Un repaso al público de aquel día me recordó que muy pocos veteranos

del Día D o de la Segunda Guerra Mundial seguían con vida y estaban en

condiciones de hacer el viaje. Muchos de los que lo habían conseguido

necesitaban sillas de ruedas o andadores para desplazarse. Allí estaba Bob

Dole, el mordaz oriundo de Kansas que se había sobrepuesto a unas heridas

devastadoras durante la Segunda Guerra Mundial y se había convertido en

uno de los senadores más expertos y respetados en Washington. También mi

tío Charlie, el hermano de Toot, que había venido junto a su esposa,

Melanie, como invitados míos. Librero retirado, era uno de los hombres

más agradables y modestos que conocía. Según Toot, sus experiencias en la

guerra lo habían perturbado tanto que durante los seis meses posteriores a

su regreso prácticamente no dijo palabra.

Fueran cuales fuesen las heridas que llevaban consigo, aquellos hombres

rezumaban un silencioso orgullo, mientras se reunían con sus gorras y sus

pulcras chaquetas de veterano adornadas con pulidas medallas de servicio.

- TAREA A:
Responde a partir del texto sobre los veteranos:
(i) ¿Qué necesitaban muchos de los veteranos presentes para desplazarse?
(ii) ¿De dónde era oriundo Bob Dole?
(iii) ¿A qué se dedicaba el tío Charlie antes de retirarse?
- TAREA B: Enumera todas las personas que aparecen con su nombre en el texto sobre los veteranos.
- TAREA C: Escribe la continuación del texto sobre los veteranos a partir de la frase que termina en «pulidas medallas de servicio».

- DATOS:
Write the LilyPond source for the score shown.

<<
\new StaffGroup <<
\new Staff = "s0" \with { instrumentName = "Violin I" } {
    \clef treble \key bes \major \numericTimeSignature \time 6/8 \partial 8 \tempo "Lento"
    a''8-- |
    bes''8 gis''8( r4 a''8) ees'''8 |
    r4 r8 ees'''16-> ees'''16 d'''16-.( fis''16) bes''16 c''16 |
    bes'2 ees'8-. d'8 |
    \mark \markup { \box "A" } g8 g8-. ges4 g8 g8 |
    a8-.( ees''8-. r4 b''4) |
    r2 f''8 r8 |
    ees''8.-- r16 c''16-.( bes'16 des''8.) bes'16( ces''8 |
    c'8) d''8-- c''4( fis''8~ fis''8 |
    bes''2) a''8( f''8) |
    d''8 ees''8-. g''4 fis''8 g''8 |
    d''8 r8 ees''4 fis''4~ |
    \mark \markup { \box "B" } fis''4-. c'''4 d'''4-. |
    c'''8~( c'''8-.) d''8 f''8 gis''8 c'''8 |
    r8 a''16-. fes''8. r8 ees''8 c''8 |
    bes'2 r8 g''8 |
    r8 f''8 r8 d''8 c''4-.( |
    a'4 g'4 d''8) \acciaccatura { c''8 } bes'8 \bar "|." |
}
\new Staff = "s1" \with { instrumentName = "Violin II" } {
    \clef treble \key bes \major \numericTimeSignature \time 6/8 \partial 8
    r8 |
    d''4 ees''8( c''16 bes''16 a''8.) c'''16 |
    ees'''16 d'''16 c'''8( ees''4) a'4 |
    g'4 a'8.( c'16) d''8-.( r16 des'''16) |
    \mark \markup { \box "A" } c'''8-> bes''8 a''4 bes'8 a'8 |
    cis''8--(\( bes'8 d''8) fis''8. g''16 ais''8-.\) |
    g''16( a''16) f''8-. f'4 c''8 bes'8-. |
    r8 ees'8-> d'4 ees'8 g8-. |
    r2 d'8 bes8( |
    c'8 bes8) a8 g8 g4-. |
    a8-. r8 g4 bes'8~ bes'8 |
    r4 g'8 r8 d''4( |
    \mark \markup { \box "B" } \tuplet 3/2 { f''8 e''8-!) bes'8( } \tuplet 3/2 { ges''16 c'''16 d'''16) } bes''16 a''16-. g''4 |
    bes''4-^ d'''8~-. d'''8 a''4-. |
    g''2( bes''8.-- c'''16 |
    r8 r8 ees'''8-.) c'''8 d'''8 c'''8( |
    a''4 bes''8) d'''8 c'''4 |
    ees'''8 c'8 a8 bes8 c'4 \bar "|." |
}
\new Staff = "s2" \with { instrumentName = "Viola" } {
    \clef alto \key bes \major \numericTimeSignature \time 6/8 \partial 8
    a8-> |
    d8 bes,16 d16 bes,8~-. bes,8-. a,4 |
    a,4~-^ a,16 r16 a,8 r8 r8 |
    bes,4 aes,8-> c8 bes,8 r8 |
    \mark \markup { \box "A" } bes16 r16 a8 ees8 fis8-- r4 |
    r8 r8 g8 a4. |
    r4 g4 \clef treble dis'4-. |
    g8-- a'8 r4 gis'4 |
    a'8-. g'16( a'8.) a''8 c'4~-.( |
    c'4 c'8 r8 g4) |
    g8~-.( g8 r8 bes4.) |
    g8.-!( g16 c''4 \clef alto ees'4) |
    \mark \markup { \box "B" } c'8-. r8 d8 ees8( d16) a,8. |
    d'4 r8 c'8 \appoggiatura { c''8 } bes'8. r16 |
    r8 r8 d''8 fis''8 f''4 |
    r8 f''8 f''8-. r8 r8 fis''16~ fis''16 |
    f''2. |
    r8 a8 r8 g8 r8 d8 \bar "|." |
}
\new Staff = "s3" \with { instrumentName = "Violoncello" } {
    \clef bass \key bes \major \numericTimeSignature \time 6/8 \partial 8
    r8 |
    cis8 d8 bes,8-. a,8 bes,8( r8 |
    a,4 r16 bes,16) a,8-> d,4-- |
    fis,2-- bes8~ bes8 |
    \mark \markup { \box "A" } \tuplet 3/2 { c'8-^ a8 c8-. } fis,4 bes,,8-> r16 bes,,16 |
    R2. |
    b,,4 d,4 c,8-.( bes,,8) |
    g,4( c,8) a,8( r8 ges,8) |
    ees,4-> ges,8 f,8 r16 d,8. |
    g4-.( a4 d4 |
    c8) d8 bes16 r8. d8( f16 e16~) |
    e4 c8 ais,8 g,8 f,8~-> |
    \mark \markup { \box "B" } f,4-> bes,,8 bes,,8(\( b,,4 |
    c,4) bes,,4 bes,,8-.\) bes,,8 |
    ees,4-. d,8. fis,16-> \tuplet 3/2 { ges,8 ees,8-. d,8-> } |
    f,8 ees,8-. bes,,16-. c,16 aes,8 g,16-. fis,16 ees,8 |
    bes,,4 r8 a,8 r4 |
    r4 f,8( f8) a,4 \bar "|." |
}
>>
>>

- RESPUESTA ESPERADA A:
(i) Sillas de ruedas o andadores.
(ii) De Kansas.
(iii) Era librero.

- RESPUESTA ESPERADA B: Bob Dole, Charlie, Toot y Melanie.

- RESPUESTA ESPERADA C:
Intercambiaban historias, aceptaban apretones de manos y palabras de

agradecimiento de mi parte y de otros desconocidos, estaban rodeados de

niños y nietos que los conocían menos por su heroísmo en la guerra que por

la vida que habían llevado después como maestros, ingenieros, obreros en

fábricas, dueños de tiendas; hombres que se habían casado, habían

trabajado duro para comprarse una casa, habían luchado contra la depresión

y las frustraciones, habían entrenado a equipos infantiles, habían sido

voluntarios en sus iglesias o sinagogas, y habían visto cómo sus hijos e

hijas se casaban y formaban sus propias familias.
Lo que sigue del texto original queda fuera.